On June 27th–the day after we quit our jobs–we hit the road!
Our gap year began with a 3 week adventure up and down the California coast (including Big Sur, LA, and a vineyard in Napa). This first jaunt helped us tear ourselves away from work in New York (where we had entrenched ourselves so deeply) and develop our traveling rhythm for the year to come.
After a few days of car-camping throughout Sequoia National Park, Victor’s parents, Fred and Tisna, dropped us at the Mineral King Ranger Station at 8am to set out on a 5 day backpacking loop. Victor had spent weeks meticulously planning our route through the backcountry, considering elevation, mileage, views, weather, and dozens of online reviews from other hikers. At the ranger station, we met our first of several trail angels—people who provide essential wisdom or life-sustaining support in the backcountry. As we were picking up our backcountry permit and paying for our mandatory bear canisters (which prevent black bears from rummaging through scented gear and food), she asked: ‘Do you have an ice axe and crampons?’
‘No,” we replied…”Is there still snow?’ (It was mid-July, after all.) The ranger went on to inform us that they had had unprecedented snowfall that year, so all the mountain passes Victor had linked together to form our route were still covered in snow and ice fields. From the sound of it, technical climbing gear would be vital for us to continue with our plan. While the ranger may have seemed more like a trail devil to disappointed Victor, I was grateful for the warning and we reworked our route on the spot. The new route would keep us away from slipping down a ravine covered in ice, however it meant less time in the high country, 1 alpine lake instead of 3, a nasty, poorly-graded 3 mile descent, and then turning around to come back the way we came rather than looping consistently through new terrain. These are precisely the on-the-spot changes that remind us we are mere tourists in nature’s territory, and that getting to the Sierra high country is not just a walk in the park.
A couple hours into the trail, we encountered a tall, red-headed man who had gotten dehydrated and was struggling to make it out—trail angel #2. Knowing we had plenty of water and a reliable filtration method, we let him chug our liter of orange Gatorade. Once the hiker finished drinking, his face flushed with renewed energy. “You know about the river crossings?” he asked. Apparently, because of the snowfall, the “creeks” on the map were actually rushing with white water.
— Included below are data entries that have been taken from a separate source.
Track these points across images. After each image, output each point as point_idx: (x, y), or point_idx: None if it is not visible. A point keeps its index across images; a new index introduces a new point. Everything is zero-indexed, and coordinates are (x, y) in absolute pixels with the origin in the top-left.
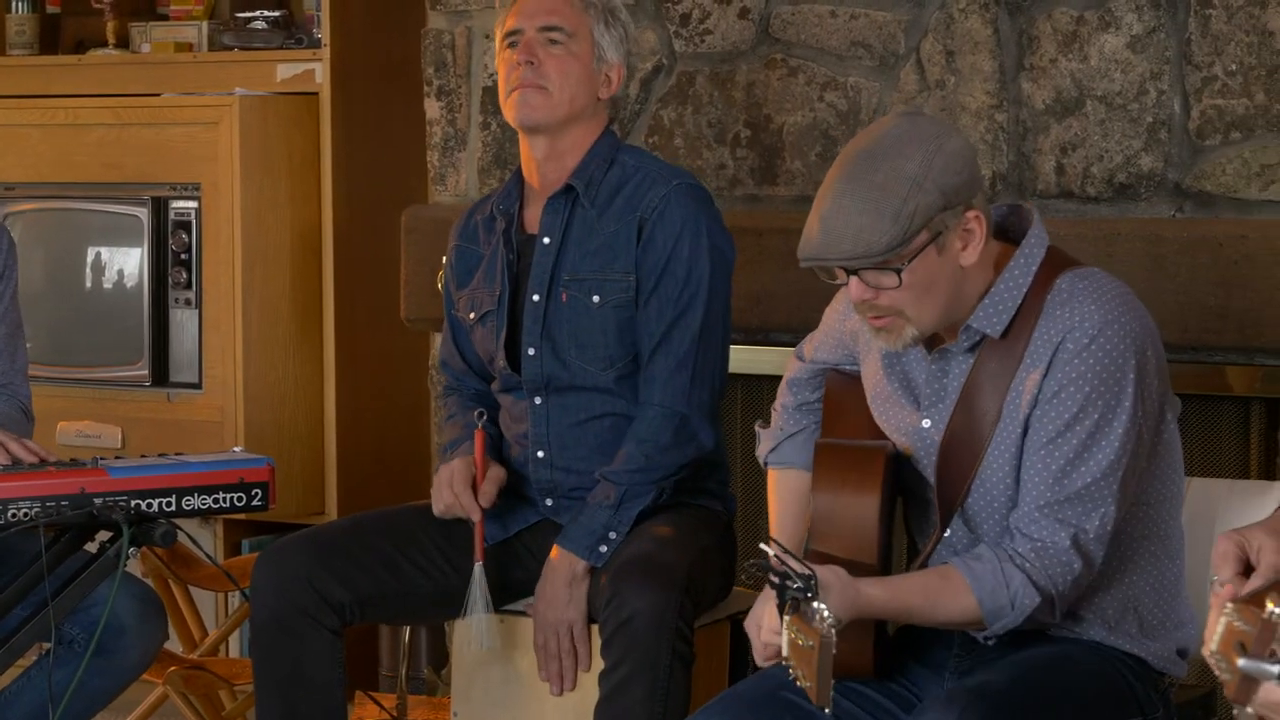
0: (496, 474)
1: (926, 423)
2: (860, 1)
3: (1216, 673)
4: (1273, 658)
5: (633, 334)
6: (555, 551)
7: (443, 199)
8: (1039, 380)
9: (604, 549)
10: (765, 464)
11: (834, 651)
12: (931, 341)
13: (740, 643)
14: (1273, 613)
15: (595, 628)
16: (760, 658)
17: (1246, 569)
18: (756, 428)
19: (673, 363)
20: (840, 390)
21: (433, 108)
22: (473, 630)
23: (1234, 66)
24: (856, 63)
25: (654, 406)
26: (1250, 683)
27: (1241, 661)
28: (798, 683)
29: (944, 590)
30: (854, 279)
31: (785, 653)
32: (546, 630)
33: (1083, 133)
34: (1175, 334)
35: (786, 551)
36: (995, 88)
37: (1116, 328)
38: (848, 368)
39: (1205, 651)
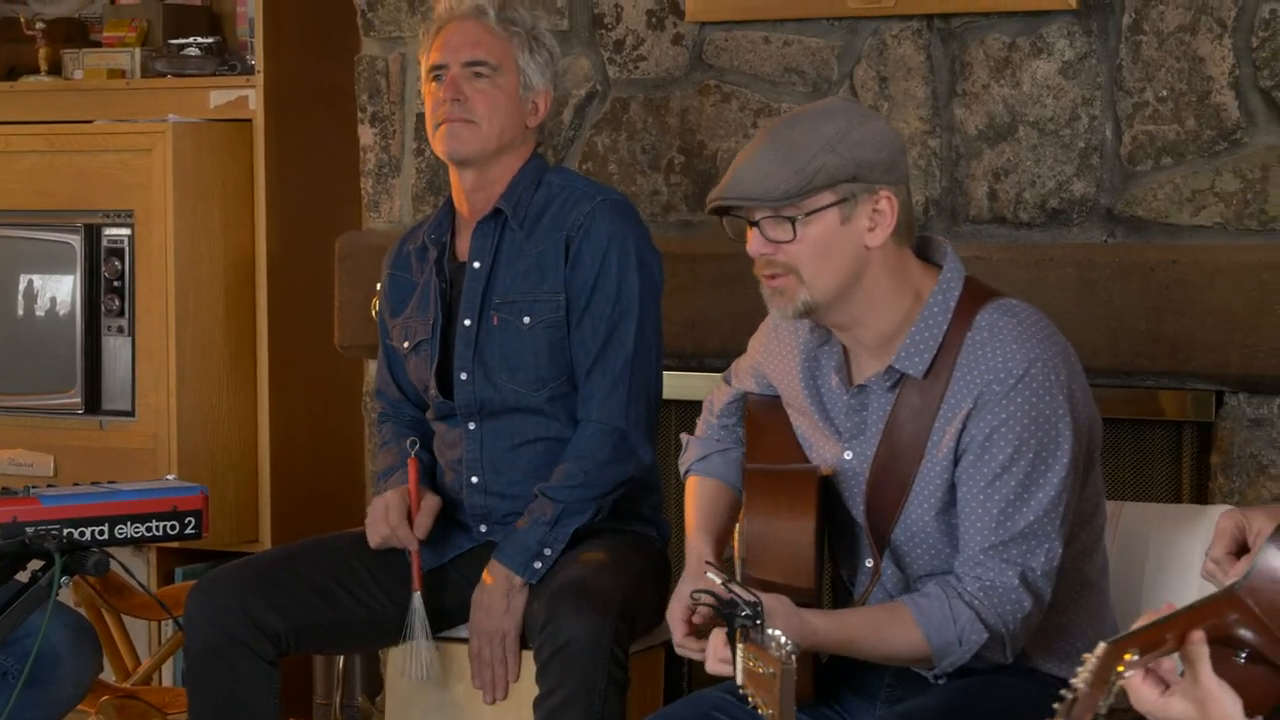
0: (431, 503)
1: (848, 454)
2: (793, 28)
3: None
4: None
5: (565, 354)
6: (491, 565)
7: (377, 225)
8: (964, 422)
9: (539, 565)
10: (688, 471)
11: (795, 679)
12: (851, 376)
13: (674, 667)
14: (1104, 663)
15: (530, 653)
16: (677, 647)
17: (1242, 550)
18: (683, 437)
19: (609, 379)
20: (763, 413)
21: (366, 134)
22: (414, 661)
23: (1165, 92)
24: (790, 89)
25: (592, 423)
26: None
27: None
28: (759, 710)
29: (890, 624)
30: (754, 231)
31: (740, 680)
32: (482, 638)
33: (1015, 158)
34: (1107, 359)
35: (732, 580)
36: (928, 113)
37: (1041, 365)
38: (769, 395)
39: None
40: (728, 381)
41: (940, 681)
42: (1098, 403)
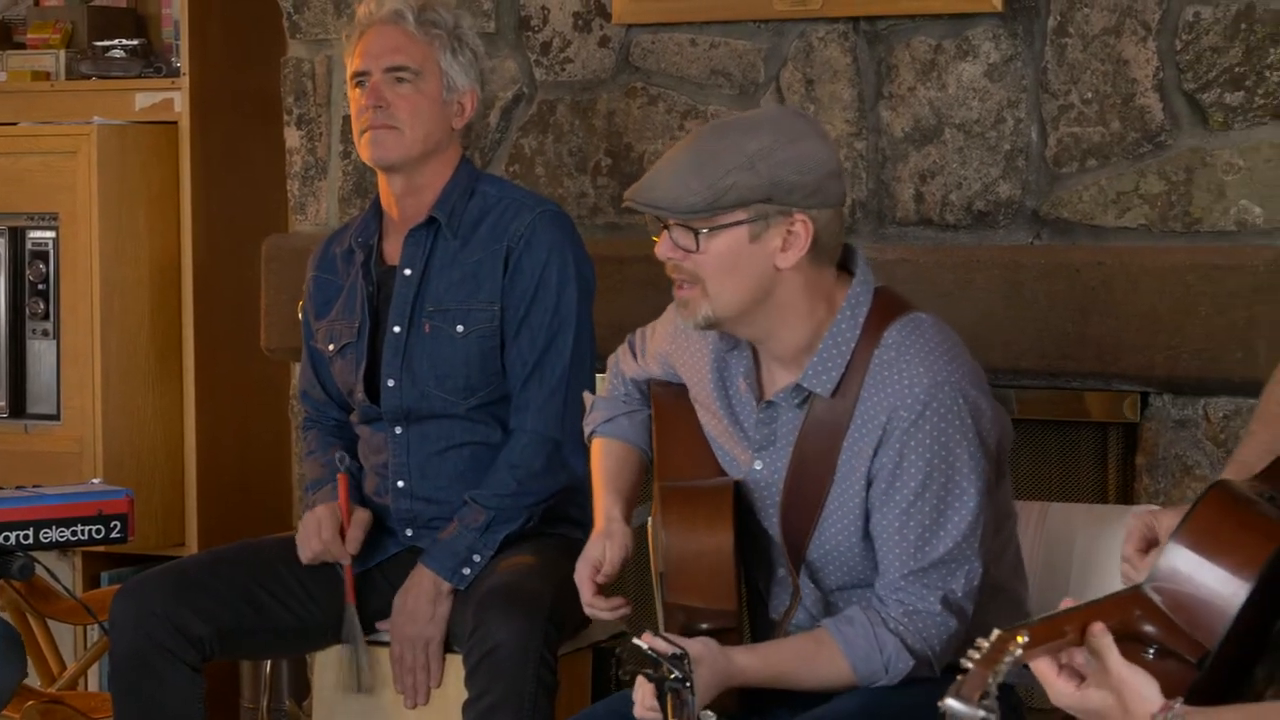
0: (361, 518)
1: (759, 465)
2: (720, 30)
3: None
4: (983, 699)
5: (495, 363)
6: (418, 569)
7: (303, 228)
8: (875, 447)
9: (467, 571)
10: (594, 433)
11: None
12: (761, 386)
13: (603, 669)
14: (995, 647)
15: (458, 658)
16: (587, 607)
17: (1152, 547)
18: (586, 397)
19: (546, 390)
20: (671, 409)
21: (293, 136)
22: (351, 673)
23: (1090, 95)
24: (716, 91)
25: (527, 433)
26: None
27: (949, 700)
28: None
29: (817, 656)
30: (664, 235)
31: None
32: (404, 644)
33: (941, 161)
34: (1034, 360)
35: (657, 635)
36: (854, 116)
37: (948, 389)
38: (676, 382)
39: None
40: (633, 350)
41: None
42: (1024, 404)
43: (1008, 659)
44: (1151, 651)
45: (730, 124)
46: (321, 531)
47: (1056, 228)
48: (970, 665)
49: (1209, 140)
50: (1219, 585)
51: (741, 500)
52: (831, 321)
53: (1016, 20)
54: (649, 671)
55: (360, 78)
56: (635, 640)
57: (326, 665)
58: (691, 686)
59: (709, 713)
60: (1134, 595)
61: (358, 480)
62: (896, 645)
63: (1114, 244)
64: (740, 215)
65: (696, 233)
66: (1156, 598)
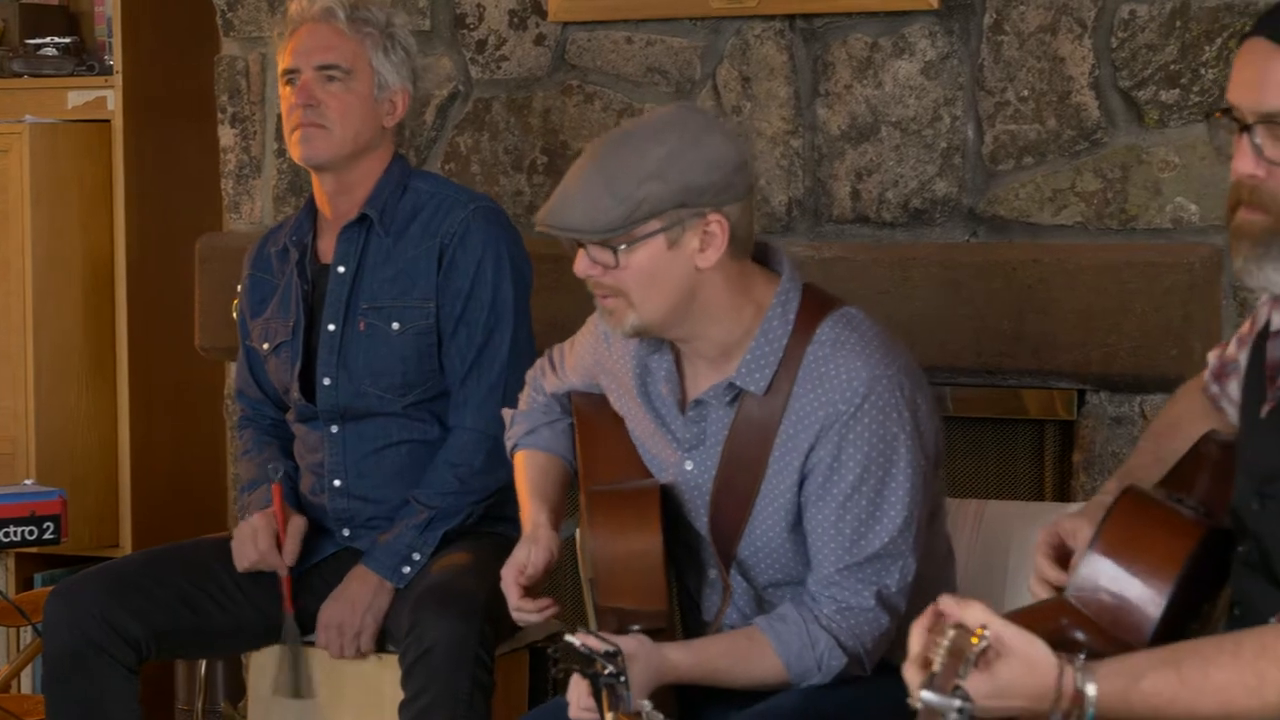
0: (298, 527)
1: (689, 465)
2: (656, 28)
3: (911, 696)
4: (956, 691)
5: (432, 361)
6: (358, 570)
7: (238, 227)
8: (810, 444)
9: (407, 570)
10: (516, 446)
11: None
12: (684, 388)
13: (539, 669)
14: (957, 641)
15: (394, 658)
16: (514, 611)
17: (1064, 555)
18: (505, 412)
19: (484, 387)
20: (594, 417)
21: (227, 135)
22: (286, 675)
23: (1026, 92)
24: (653, 89)
25: (467, 430)
26: (933, 715)
27: (924, 694)
28: None
29: (750, 653)
30: (581, 252)
31: None
32: (331, 631)
33: (878, 158)
34: (970, 358)
35: (589, 632)
36: (791, 114)
37: (885, 383)
38: (597, 393)
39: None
40: (551, 365)
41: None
42: (961, 402)
43: (973, 652)
44: (1082, 658)
45: (631, 132)
46: (258, 542)
47: (993, 225)
48: (937, 661)
49: (1145, 138)
50: (1142, 587)
51: (670, 501)
52: (761, 319)
53: (952, 18)
54: (583, 669)
55: (291, 75)
56: (567, 637)
57: (262, 666)
58: (626, 682)
59: (647, 703)
60: (1059, 603)
61: (294, 484)
62: (830, 643)
63: (1050, 241)
64: (655, 225)
65: (615, 250)
66: (1080, 606)
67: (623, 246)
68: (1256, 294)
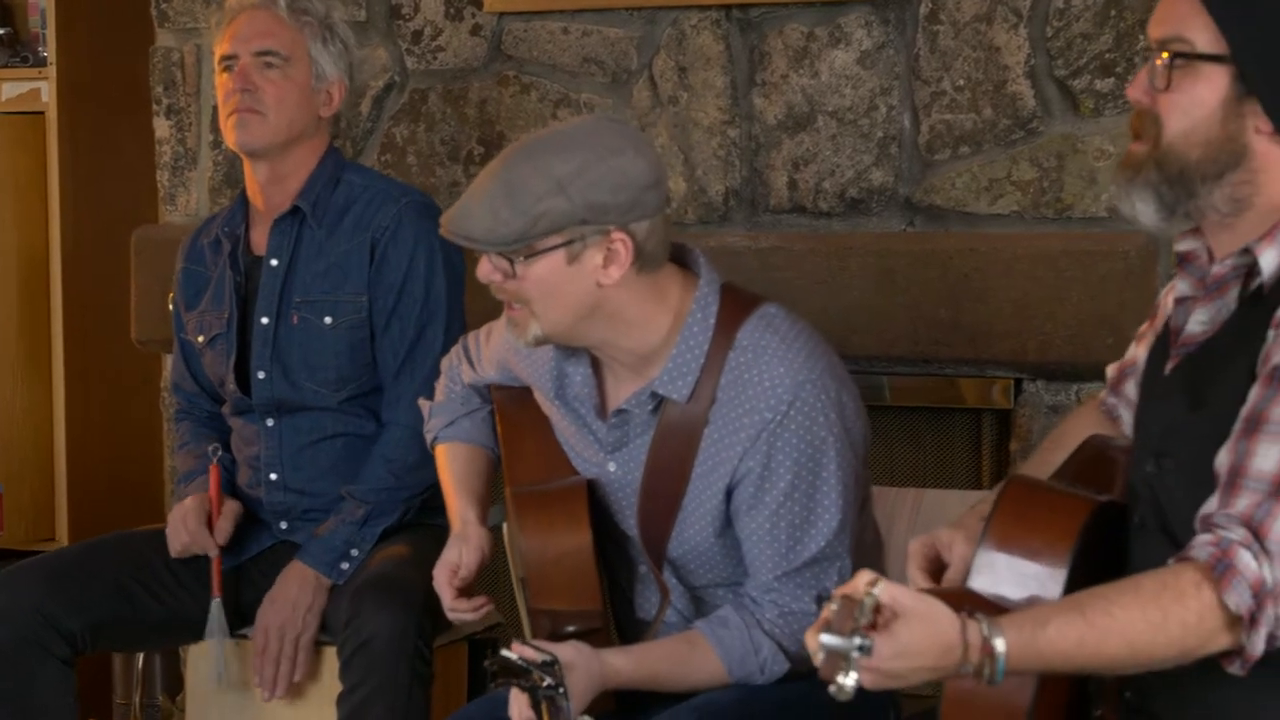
0: (231, 509)
1: (613, 466)
2: (592, 18)
3: (814, 660)
4: (854, 632)
5: (365, 355)
6: (294, 566)
7: (173, 219)
8: (739, 453)
9: (345, 566)
10: (436, 439)
11: None
12: (604, 394)
13: (478, 660)
14: (850, 594)
15: (333, 650)
16: (449, 612)
17: (939, 568)
18: (422, 404)
19: (418, 382)
20: (516, 412)
21: (162, 126)
22: (214, 665)
23: (962, 82)
24: (589, 79)
25: (400, 426)
26: (836, 658)
27: (824, 637)
28: None
29: (692, 658)
30: (484, 258)
31: None
32: (271, 633)
33: (814, 148)
34: (907, 347)
35: (525, 643)
36: (728, 103)
37: (810, 388)
38: (517, 385)
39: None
40: (467, 356)
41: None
42: (898, 391)
43: (868, 597)
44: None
45: (539, 145)
46: (188, 522)
47: (929, 215)
48: (832, 603)
49: (1080, 127)
50: (1038, 567)
51: (597, 499)
52: (681, 326)
53: (888, 7)
54: (521, 682)
55: (228, 61)
56: (503, 651)
57: (200, 659)
58: (566, 692)
59: (586, 717)
60: (960, 590)
61: (230, 473)
62: (773, 648)
63: (986, 230)
64: (555, 240)
65: (512, 261)
66: (981, 592)
67: (520, 259)
68: None
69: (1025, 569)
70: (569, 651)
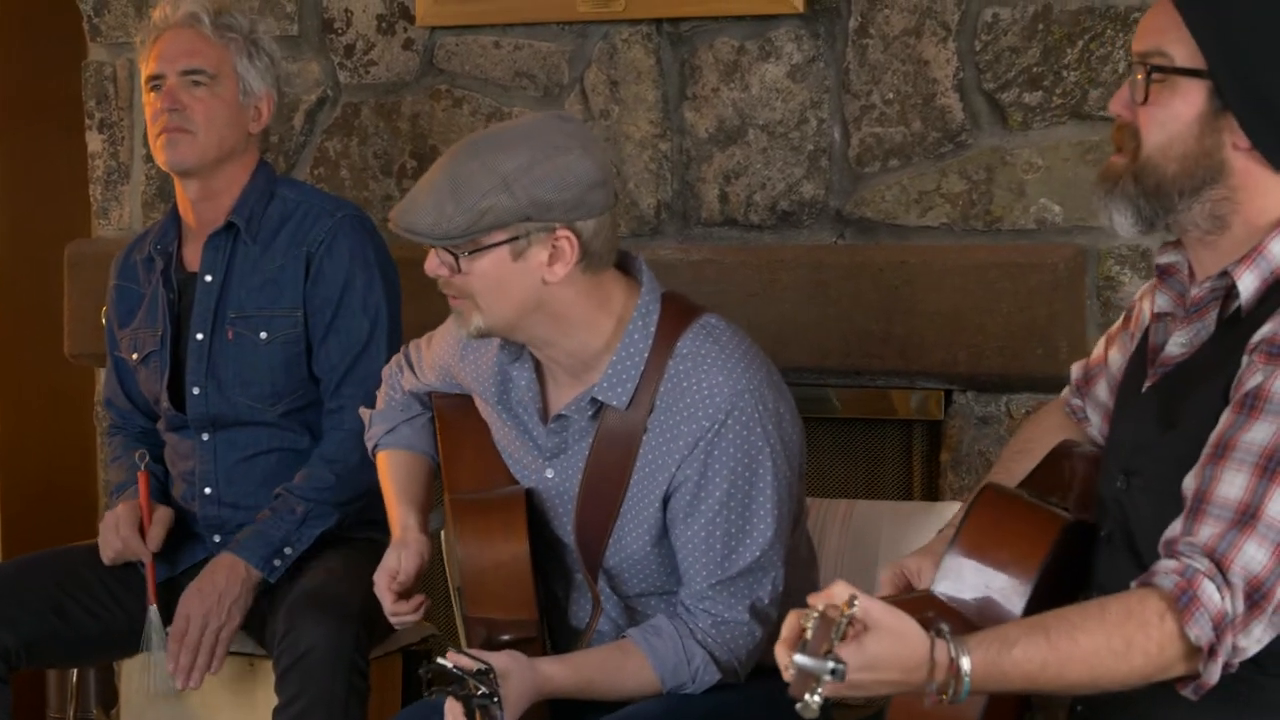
0: (163, 515)
1: (550, 473)
2: (524, 32)
3: (783, 672)
4: (828, 654)
5: (301, 369)
6: (224, 556)
7: (106, 233)
8: (677, 461)
9: (278, 563)
10: (377, 446)
11: None
12: (547, 398)
13: (413, 672)
14: (827, 612)
15: (268, 664)
16: (390, 616)
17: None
18: (363, 412)
19: (361, 392)
20: (455, 418)
21: (95, 141)
22: (151, 674)
23: (891, 95)
24: (521, 93)
25: (343, 430)
26: (807, 678)
27: (798, 657)
28: None
29: (625, 666)
30: (431, 253)
31: None
32: (193, 620)
33: (745, 161)
34: (838, 358)
35: (460, 651)
36: (659, 117)
37: (747, 398)
38: (458, 392)
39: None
40: (409, 363)
41: None
42: (830, 403)
43: (844, 618)
44: (946, 628)
45: (487, 141)
46: (120, 529)
47: (860, 227)
48: (809, 626)
49: (1009, 140)
50: (1005, 579)
51: (534, 507)
52: (623, 332)
53: (818, 21)
54: (455, 689)
55: (155, 81)
56: (439, 660)
57: (134, 672)
58: (500, 701)
59: None
60: (926, 597)
61: (161, 481)
62: (705, 658)
63: (916, 243)
64: (499, 236)
65: (457, 256)
66: (947, 600)
67: (465, 254)
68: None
69: (992, 580)
70: (504, 660)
The appreciative hiker marked up our map with helpful information: “at Eagle Creek there’s a log you can shimmy across on…at Granite Creek, you can wade through if you bushwhack 200 yards upstream to where it’s narrow and you step carefully, but the water will still come up to your stomach.” We tucked each piece of wisdom away in our minds, and after making it across the 7 white water crossings on our 4-day route, we felt it had been a very fair trade!
As we continued along the trail, we exchanged knowledge of where and how to cross the raging rivers with every hiking party we encountered. Since there is no cell service and natural conditions are both ever-changing and vital to survival in the backcountry, word of mouth is the only means of communication we can depend on. An older couple (trail angels #3 and 4) told us they had lost their tent poles when crossing the top of a water fall, so we secured ours a little tighter. When a hiker who was on his way to summit Mt. Whitney lost his only water bottle on the same crossing, we got to double up on the Gatorade mitzvah and give him the empty bottle to use on the rest of his journey! In exchange, he gave us a cord we were missing to charge our UV water purifier (trail angel #5).
After four days in the back country, we realized that the custom of sharing trail wisdom is an essential component of the hiking community. Instead of ignoring the strangers you pass (like you do on the NYC subway), we greeted every hiker with, “where are you coming from? How are the conditions?” Every fellow hiker was treated with reverence—appreciation for how the wisdom from their journey might impact and intersect with our own. This camaraderie and interdependence with strangers really harkens back to a time when word of mouth information about conditions down the road was simply part of travel.
What would happen if we treated everyone we passed on the street the way we treat the angels on the trail? How much could we empathize with one another’s journeys? How would our journeys change by being and seeing the trail angels everywhere around us?